Lafayette, CO (from release) - Sporian Microsystems Inc., a pioneer in high-temperature packaging technology, has won a contract from the Department of Energy (DOE) to develop a universal high temperature packaging platform.
Sporian will make use of its experience with polymer-derived ceramics from which it has created sensors for high temperature and harsh environmental applications. The ceramic material shows promise in its fabrication viability and for performing in high temperature, harsh environments such as those associated with energy generation applications.
The company is creating a packaging platform for existing and developmental high temperature sensors that will allow the sensing device to survive and perform for prolonged periods of time in an application environment which generally includes temperatures above 1000° C, elevated pressure, and an assortment of chemicals. Sporian will work to create a universal packaging platform to accommodate a wide variety of potential and existing sensor designs.
"The difficulty today is that researchers are developing sensors that push the envelope in terms of temperature and harsh environment capability. However they are limited in ways to bring that sensor from the laboratory to real world applications.

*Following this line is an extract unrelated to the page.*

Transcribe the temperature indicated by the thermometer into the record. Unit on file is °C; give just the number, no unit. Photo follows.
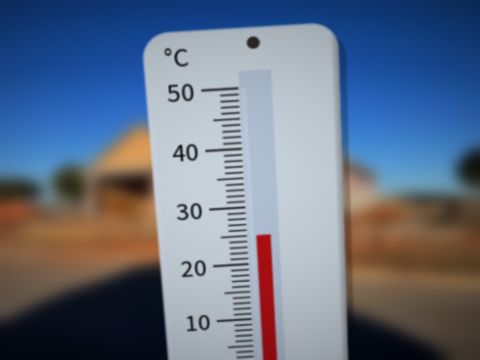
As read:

A packaging platform that would accommodate a large audience of high temperature sensor developers is exactly what will bring technology from the lab to real world applications, stated Wedge Zhang, Vice President of R&D at Sporian.
Sporian is working with a variety of high temperature and energy generation research groups to establish the most universal packaging approach. Organizations including the University of Utah and the Propulsion Instrumentation Working Group (PIWG) are providing feedback. The major proportion of future MEMS and sensor applications requires the operation in harsh environments, such as high temperature and aggressive gas and fluid media. With high temperature applications constituting a major part of these future markets, suitable packaging solutions become the key bottleneck for success, says Prof. Florian Solzbacher, Director of the Microsystems Laboratory at the University of Utah.